(Le courrier)
Pierre-Yves Bosshard revient sur le jugement de la Cour européenne des droits de l’homme qui donne raison à la Suisse au sujet de la suppression de la rente d’invalidité d’une Suissesse lors de son déménagement à l’étranger.
Le 11 décembre dernier, la Cour européenne des droits de l’homme a dit, par six voix contre une, que la Suisse n’avait pas violé l’article 14 – interdiction de la discrimination – en relation avec l’article 8 – respect de la vie privée – de la Convention. L’affaire concernait une ressortissante suisse, invalide de naissance, qui s’était vu supprimer une rente d’invalidité à la suite de son déménagement au Brésil où elle avait suivi sa mère.

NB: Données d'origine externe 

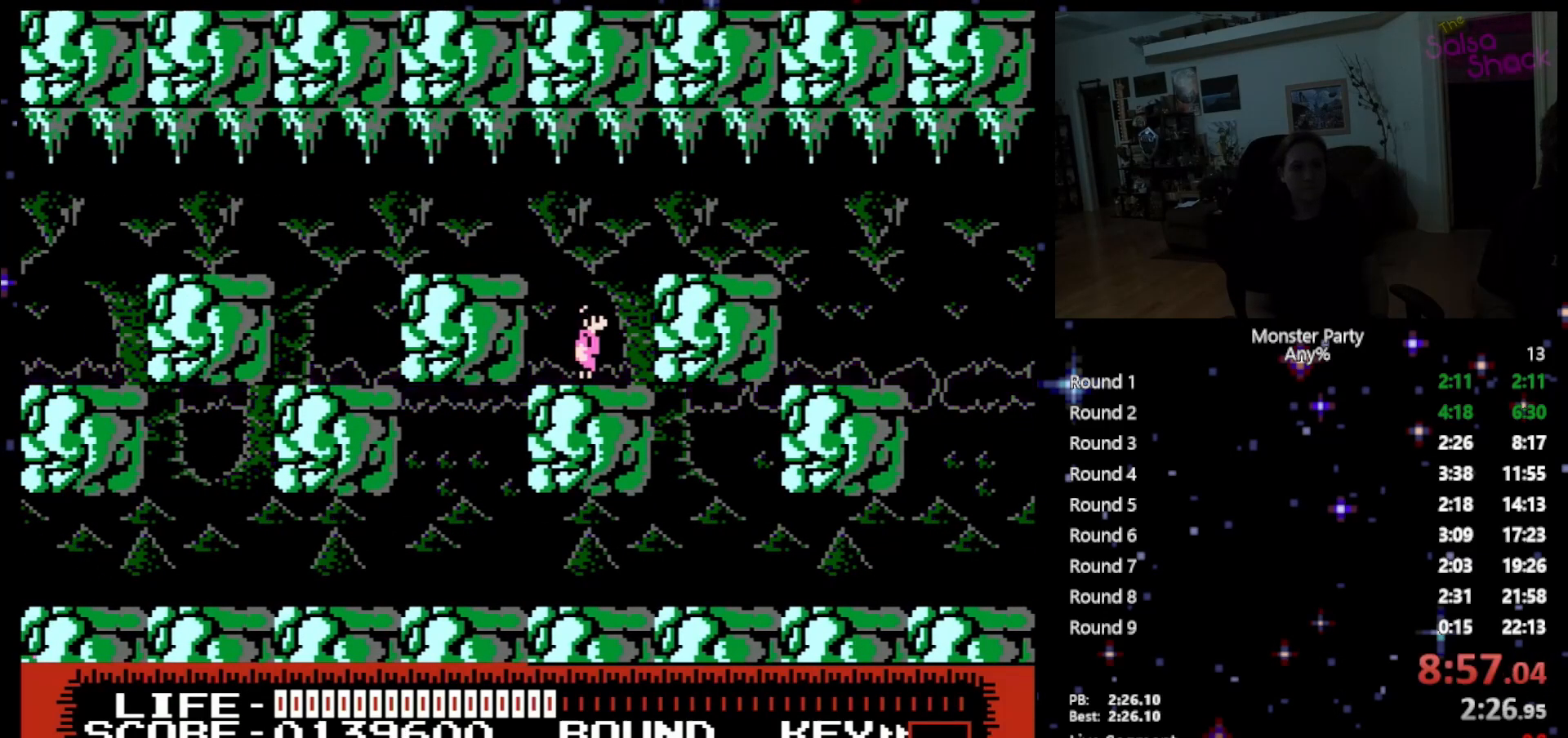
{"buttons": ["DPAD_RIGHT"], "events": [[83, "A", "down"], [117, "DPAD_RIGHT", "down"], [300, "A", "up"]]}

La requérante, née en 1962, est sourde de naissance; elle s’exprime difficilement dans sa langue maternelle et elle est incapable de discernement du fait d’un lourd handicap ayant nécessité, dès sa naissance, une prise en charge complète. Sa mère est sa tutrice. Dès sa majorité, en 1980, elle bénéficia d’une rente pour invalidité, dite extraordinaire, ainsi que, dès 1997, d’une allocation pour impotence. A la suite d’une procédure de révision, ces prestations lui ont été supprimées en raison de son déménagement au Brésil. En effet, à la suite du divorce de ses parents, elle avait suivi sa mère qui s’était établie dans ce pays avec son nouvel époux. Elle venait pourtant en Suisse tous les trois mois, pour une période de trois semaines, auprès de son père. La décision de suppression de prestations a été vainement contestée auprès du Tribunal administratif fédéral, puis du Tribunal fédéral. Les juridictions suisses ont considéré que les prestations accordées à la requérante alors qu’elle vivait en Suisse constituaient des prestations non contributives, soit des prestations financées par la Confédération et non par les cotisations précédentes de l’invalide. Ces prestations pouvaient donc être soumises à une condition de domicile en Suisse.

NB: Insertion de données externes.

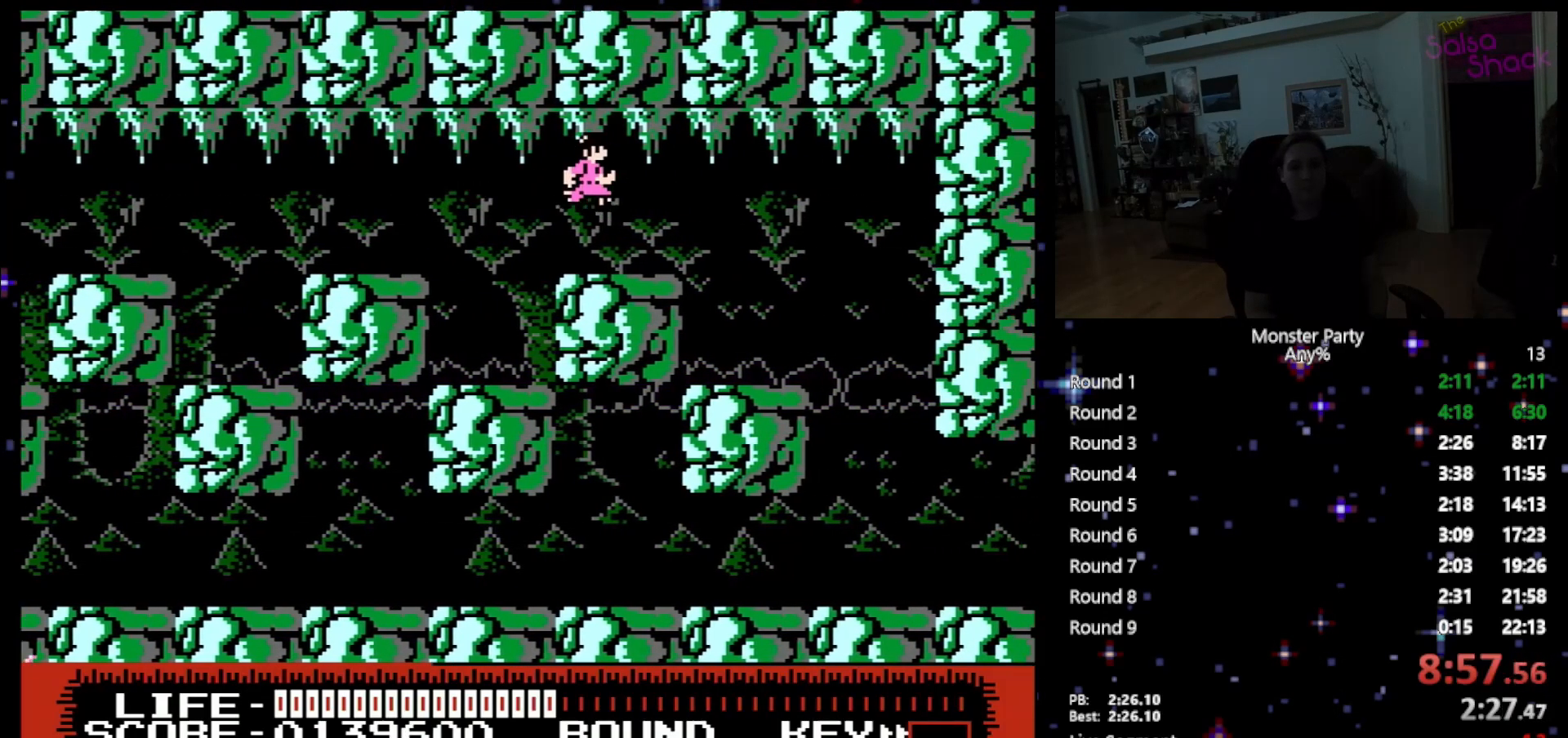
{"buttons": ["DPAD_RIGHT"], "events": []}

Contrairement au Tribunal fédéral, la cour a considéré que l’article 8 de la Convention, qui garantit à toute personne le droit au respect de sa vie privée et familiale, de son domicile et de sa correspondance, était applicable. Elle rappelle que la notion de vie familiale ne comprend pas uniquement des relations à caractère social, moral ou culturel, mais qu’elle englobe aussi des intérêts matériels. La cour a estimé que le refus de verser des rentes à l’étranger était susceptible d’influencer l’organisation de la vie familiale de la requérante et de sa mère. En effet, en raison de son refus, elles étaient placées devant un dilemme: soit elles décidaient de jouir de leur vie familiale au Brésil avec pour conséquence qu’elles perdent le droit aux rentes, soit elles décidaient de continuer à bénéficier de la rente et la mère de la requérante devrait faire le choix entre la séparation d’avec sa fille et la séparation d’avec son nouveau mari. En revanche, pour la majorité de la cour, si la situation de la requérante, handicapée de naissance, est comparable à celle d’une personne au bénéfice d’une rente ordinaire, invalide après un accident ou une maladie, et qui peut exporter sa rente à l’étranger, le fait d’avoir contribué ou non au régime d’assurance-invalidité est une justification admissible du traitement différencié. A cet égard, elle a constaté que la résidence dans le pays était généralement une condition d’octroi pour les prestations non contributives dans la majorité des pays du Conseil de l’Europe ainsi qu’aux Etats-Unis et au Canada.
Le juge chypriote, dans un avis minoritaire très intéressant, met au contraire l’accent sur la discrimination entre une handicapée de naissance, comme la requérante, qui n’a jamais pu cotiser à l’assurance-invalidité et la personne devenue handicapée au cours de sa vie qui a droit à une rente ordinaire, même si elle n’a cotisé que pendant une année. Il constate que la discrimination repose ainsi sur la naissance, critère mentionné expressément à l’article 14 de la Convention, et non sur un quelconque fondement objectif et raisonnable.
Récemment, le Tribunal fédéral a confirmé, contre l’avis d’une partie de la doctrine, la compatibilité de la règle de non exportation des rentes extraordinaires et des allocations pour impotent avec l’accord sur la libre circulation des personnes avec l’Union européenne.
L’arrêt de la cour n’est pas encore définitif et pourrait encore être porté devant la Grande Chambre qui pourrait se pencher sur l’intéressante question discutée par le juge minoritaire. Elle pourrait aussi nourrir les discussions parlementaires autour de nos rapports avec l’Union européenne.